This workshop is built with markdown as a static HTML site using hugo.
Because we use asset pipelines and some integrity stamping techniques, we need the "extended" edition. (This is the recommended version by Hugo themselves, but it's worth pointing out.)
On MacOS, you can install it straight from Brew:
$ brew install hugo
There are installation instructions available from the Hugo documentation, however the short form is "Download the latest extended version from the releases page and put the binary in your PATH somewhere".
All else fails, follow the installation instructions. As long as you have the Extended hugo release, it's all good.
This is built off the Hugo-Book theme, lightly modified to suit our needs. A point of note is that this Should eventually be moved to a git submodule, but there's changes that need to be upstreamed.
Notably:
- Upstream does not use any Subresource Integrity checking. This is done out of paranoia
- Upstream still has a small handful of inline styles (which I've worked hard to remove)
You'll find the content of the workshop in the workshop/ directory.
You can start up a local development server by running:
$ cd workshop
$ hugo serve
open http://localhost:1313/ and you'll have the workshop as it stands.
Adding a translation means
- Copying the content from
workshop/content/en/
into your own directory (workshop/content/xx
) - Translating the content
- Adding a configuration for your language in
workshop/config.toml
- Adding a translation file for all appropriate legal terms in the
workshop/i18n/xx.yml
file, copied fromen.yml
The last part is important! We need to have a translation for
- "Privacy", "Site Terms"
And we Should have a translation for
- The cookie banner message
- the cookie banner actions.
These will fall back to the English ones (such as in the JP one) and the link will go to the appropriate-enough regional terms and privacy pages.
If your language needs special fonts in order to render correctly, you should add them in the localization file. For example, the Japanese localization uses Noto Sans JP to make sure that the typography looks good, as well as using two fixed-width typefaces (Nanum Gothic Coding and M PLUS Rounded 1c) in order to make the mixed English-Japanese legible for everyone.
- id: fontUrl
translation: "https://fonts.googleapis.com/css2?family=Nanum+Gothic+Coding:wght@400;700&family=M+PLUS+Rounded+1c:wght@400;500;700&family=Noto+Sans+JP:wght@400;500;700&display=swap"
- id: bodyFontFamily
translation: "'Noto Sans JP', sans-serif"
- id: headingFontFamily
translation: "'Noto Sans JP', sans-serif"
- id: codeFontFamily
translation: "'Nanum Gothic Coding' 'M PLUS Rounded 1c', monospace"

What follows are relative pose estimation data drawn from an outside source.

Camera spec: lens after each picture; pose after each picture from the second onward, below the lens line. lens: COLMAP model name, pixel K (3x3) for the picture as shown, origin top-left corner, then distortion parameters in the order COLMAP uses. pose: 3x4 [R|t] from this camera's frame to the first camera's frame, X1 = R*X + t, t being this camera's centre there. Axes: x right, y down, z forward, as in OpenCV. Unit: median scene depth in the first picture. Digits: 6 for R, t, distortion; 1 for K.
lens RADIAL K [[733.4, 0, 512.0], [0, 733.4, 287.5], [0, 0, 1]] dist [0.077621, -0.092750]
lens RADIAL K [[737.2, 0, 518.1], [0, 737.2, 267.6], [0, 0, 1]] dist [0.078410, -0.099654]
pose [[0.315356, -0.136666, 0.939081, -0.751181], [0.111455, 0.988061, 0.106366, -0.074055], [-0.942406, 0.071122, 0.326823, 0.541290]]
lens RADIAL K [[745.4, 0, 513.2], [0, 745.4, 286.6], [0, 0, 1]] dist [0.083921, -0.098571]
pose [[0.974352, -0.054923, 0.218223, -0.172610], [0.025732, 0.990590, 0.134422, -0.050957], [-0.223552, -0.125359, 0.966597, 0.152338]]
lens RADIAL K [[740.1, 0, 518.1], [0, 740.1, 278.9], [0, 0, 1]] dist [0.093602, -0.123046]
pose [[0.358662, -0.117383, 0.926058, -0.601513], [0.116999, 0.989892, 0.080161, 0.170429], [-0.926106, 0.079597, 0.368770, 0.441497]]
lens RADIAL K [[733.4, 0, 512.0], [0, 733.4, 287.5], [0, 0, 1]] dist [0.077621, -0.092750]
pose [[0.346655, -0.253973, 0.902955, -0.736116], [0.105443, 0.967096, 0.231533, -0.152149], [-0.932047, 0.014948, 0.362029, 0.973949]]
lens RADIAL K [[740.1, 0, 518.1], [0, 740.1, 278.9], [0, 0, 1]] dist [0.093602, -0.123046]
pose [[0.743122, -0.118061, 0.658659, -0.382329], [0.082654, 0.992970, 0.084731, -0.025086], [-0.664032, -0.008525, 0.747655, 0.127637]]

There must be some backup font included -- The stylesheet will not
provide one for you. As a rule of thumb, Noto makes a good option for
most languages, with sans-serif
falling back on whatever the browser
can provide most efficiently. Code fonts should be monospace.
If you can, you want at least the following weights:
- 400 (used for body text)
- 500 (used for for headlines)
- 700 (used for bold text)
Do not use "artsy" typefaces. According to AWS style guides, we should be using Ember, but the typeface isn't cleared for hosting on GitHub. Until then, we'll use Noto Sans as a default where reasonable.
The use of serifed headlines is allowed if the language expects it. Chinese is monotonous to read when only presented in "sans". To give a clean distinction between headline and body, CJK languages or any language which "prefers" a certain type of headline may opt to use a "serif" (read: alternate style) headline typeface.
When in doubt, ask a native speaker and look to examples of type in that language (technical books, newspapers, etc are good starts) to find guidance in what historically separates headline text from the body text. AWS customers (and employees!) come from all around the world, and this is intended to cater to them.
The workshop is available at https://cdkworkshop.com. It's a static website hosted on S3 and served through CloudFront.
It is implemented as a (surprise) CDK application under the cdkworkshop.com
directory.
npm install
- bootstrap.npm run build
andnpm run watch
npm run deploy
- build & deploy
You shouldn't have to manually deploy: Any commit merged into main
should cause the site to self-deploy via CodeBuild.
This sample code is made available under a modified MIT license. See the LICENSE file.